Apa yang Dapat Kita Lakukan?

Perubahan iklim bukanlah mimpi buruk, tetapi kenyataan yang harus dihadapi bersama. Dampak terjadinya perubahan iklim sudah bisa kita lihat dimana-mana. Produksi pertanian yang menurun akibat ketidakpastian musim, banjir, dan kekeringan; munculnya hama dan penyakit baru yang tidak pernah dikenal sebelumnya; dan merosotnya produksi perikanan karena berubahnya ekosistem lautan dan rusaknya terumbu karang; serta berbagai bencana yang sering kita lihat akhir-akhir ini.  Menurut Badan Penanganan Bencana Alam (BNPB), lebih 80% bencana nasional yang terjadi di Indonesia adalah akibat perubahan iklim.

Penurunan emisi GRK adalah pekerjaan rumah besar yang perlu kita selesaikan  bersama-sama. Bukan hanya di tingkat nasional dan lokal, tetapi juga internasional. Pemerintah Indonesia sudah bekerja keras melakukan berbagai upaya penurunan emisi GRK. Termasuk diantaranya adalah moratorium penundaan pengusahaan hutan alam, pembanguan ekonomi rendah karbon, dan pendirian Badan Restorasi Gambut. Kementerian Lingkungan Hidup (KLHK) dan BAPPENAS adalah dua lembaga pemerintah yang selama ini menjadi leading agencies dalam mengurus permasalahan yang terkait dengan perubahan iklim. Sementara Kementerian Keuangan mendukungnya dengan berbagai kebijakan pendanaan perubahan iklim.

Namun demikian, Pemerintah tidak akan sanggup bekerja sendirian saja, dan perlu bantuan para aktor di luar pemerintahan (non-state actors). Mereka adalah para pelaku bisnis, LSM, ilmuwan, akademisi, praktisi lapangan, para pendidik, pemuka masyarakat dan masyarakat itu sendiri. Yoichi Kaya, seorang ekonom Jepang menyampaikan argumennya bahwa besarnya emisi suatu negara berbanding lurus dengan  jumlah populasi, GDP, dan jenis energi yang digunakan di negara tersebut. Makin tinggi populasi dan GDP suatu negara, maka emisinya akan semakin tinggi. Apalagi bila energi yang digunakan bukan energi yang terbaharukan, dan digunakan secara berlebihan/boros.  Tantangan terberat bagi Indonesia adalah bagaimana emisi GRK dapat diturunkan sebanyak mungkin namun dengan menjaga agar pertumbuhan ekonomi tetap tinggi.
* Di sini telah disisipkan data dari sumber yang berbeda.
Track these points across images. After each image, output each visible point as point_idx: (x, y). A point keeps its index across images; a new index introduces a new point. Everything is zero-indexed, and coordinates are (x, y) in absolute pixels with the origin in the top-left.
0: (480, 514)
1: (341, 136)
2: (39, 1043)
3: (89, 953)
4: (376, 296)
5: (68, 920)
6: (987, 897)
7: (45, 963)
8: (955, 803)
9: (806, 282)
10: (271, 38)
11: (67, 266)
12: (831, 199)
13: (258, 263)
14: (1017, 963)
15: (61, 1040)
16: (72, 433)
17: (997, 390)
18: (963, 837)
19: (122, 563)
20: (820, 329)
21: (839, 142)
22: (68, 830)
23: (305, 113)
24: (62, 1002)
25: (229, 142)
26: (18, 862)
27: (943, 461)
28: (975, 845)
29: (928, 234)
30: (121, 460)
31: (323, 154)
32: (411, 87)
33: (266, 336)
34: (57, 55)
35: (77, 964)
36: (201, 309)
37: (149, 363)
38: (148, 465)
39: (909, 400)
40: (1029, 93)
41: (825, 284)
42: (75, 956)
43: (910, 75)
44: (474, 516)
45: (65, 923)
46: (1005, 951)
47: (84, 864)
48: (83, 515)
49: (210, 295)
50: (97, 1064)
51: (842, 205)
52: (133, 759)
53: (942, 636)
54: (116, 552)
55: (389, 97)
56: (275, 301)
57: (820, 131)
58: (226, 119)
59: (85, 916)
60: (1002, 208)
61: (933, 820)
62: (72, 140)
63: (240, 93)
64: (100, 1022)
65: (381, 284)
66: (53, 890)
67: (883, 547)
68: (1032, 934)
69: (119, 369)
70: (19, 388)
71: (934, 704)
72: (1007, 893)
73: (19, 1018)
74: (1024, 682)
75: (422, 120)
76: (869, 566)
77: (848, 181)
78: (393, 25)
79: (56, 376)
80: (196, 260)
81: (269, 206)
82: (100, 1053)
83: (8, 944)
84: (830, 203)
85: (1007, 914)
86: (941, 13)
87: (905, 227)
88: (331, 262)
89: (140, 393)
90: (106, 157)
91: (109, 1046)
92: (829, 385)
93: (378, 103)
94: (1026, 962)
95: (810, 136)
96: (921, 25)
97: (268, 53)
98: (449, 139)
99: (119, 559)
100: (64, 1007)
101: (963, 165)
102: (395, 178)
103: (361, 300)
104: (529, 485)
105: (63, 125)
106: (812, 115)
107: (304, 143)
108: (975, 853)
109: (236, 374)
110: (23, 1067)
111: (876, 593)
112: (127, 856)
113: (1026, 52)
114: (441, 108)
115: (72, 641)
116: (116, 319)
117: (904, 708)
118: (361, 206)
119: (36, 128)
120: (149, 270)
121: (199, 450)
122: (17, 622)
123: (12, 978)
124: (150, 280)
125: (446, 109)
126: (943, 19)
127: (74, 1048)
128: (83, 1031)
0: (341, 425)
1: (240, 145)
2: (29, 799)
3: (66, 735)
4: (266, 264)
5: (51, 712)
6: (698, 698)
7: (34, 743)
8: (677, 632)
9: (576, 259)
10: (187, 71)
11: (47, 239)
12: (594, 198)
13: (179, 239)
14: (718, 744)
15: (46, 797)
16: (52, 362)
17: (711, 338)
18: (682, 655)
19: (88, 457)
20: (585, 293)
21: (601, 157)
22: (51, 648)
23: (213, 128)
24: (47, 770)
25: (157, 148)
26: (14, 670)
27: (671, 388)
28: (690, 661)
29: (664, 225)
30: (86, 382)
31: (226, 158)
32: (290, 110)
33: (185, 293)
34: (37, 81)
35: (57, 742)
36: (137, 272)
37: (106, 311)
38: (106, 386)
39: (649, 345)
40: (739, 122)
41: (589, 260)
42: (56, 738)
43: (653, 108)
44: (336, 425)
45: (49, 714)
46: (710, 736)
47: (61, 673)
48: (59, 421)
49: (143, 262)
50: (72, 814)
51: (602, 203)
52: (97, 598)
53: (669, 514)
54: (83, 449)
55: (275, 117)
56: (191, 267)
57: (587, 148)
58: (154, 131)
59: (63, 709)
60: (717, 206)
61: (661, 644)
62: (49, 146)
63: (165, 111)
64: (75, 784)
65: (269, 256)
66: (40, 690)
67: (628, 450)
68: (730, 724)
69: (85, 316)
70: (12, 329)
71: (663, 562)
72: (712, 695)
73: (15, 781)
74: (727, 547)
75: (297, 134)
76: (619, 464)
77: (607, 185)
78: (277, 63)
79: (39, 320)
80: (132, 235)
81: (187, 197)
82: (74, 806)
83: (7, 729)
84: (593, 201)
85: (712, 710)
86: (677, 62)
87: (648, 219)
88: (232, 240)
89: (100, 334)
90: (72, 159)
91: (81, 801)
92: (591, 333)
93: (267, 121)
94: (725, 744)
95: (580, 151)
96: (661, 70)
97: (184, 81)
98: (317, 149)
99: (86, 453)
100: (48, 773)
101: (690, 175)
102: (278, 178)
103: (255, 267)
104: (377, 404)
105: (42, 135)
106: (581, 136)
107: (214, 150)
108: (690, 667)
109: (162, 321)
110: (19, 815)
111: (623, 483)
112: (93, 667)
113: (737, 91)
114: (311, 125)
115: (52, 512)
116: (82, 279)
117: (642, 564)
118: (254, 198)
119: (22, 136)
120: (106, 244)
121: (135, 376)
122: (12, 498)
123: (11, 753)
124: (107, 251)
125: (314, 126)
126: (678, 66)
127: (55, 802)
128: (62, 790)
Solusi perubahan iklim bukanlah hanya wacana yang ramai diperdebatkan di ruang berpendingin udara (AC) dan di hotel-hotel mewah, tetapi perlu dituangkan dalam aksi nyata di lapangan. Pemerintah dan non-state actors sesungguhnya merupakan para pelaku utama yang dapat merubah keadaan. Pemahaman tentang perubahan iklim harus dilakukan lebih intensif, serius, dan diulang terus menerus oleh semua pihak agar dapat merubah tingkah laku dan pola hidup masyarakat yang boros energi.

Konperensi Tingkat Tinggi yang sebentar lagi berlangsung di Katowice hanyalah salah satu sarana untuk mencari solusi perubahan iklim dunia, tetapi kunci keberhasilannya tergantung pada kita masing-masing. Mengutip kata-kata Ustadz A. Gymnastiar (Aa Gym), maka solusi yang paling pragmatis adalah 3M: Mulai dari diri sendiri dan lingkungan terdekat; Mulai dari yang kecil; dan Mulailah dari sekarang.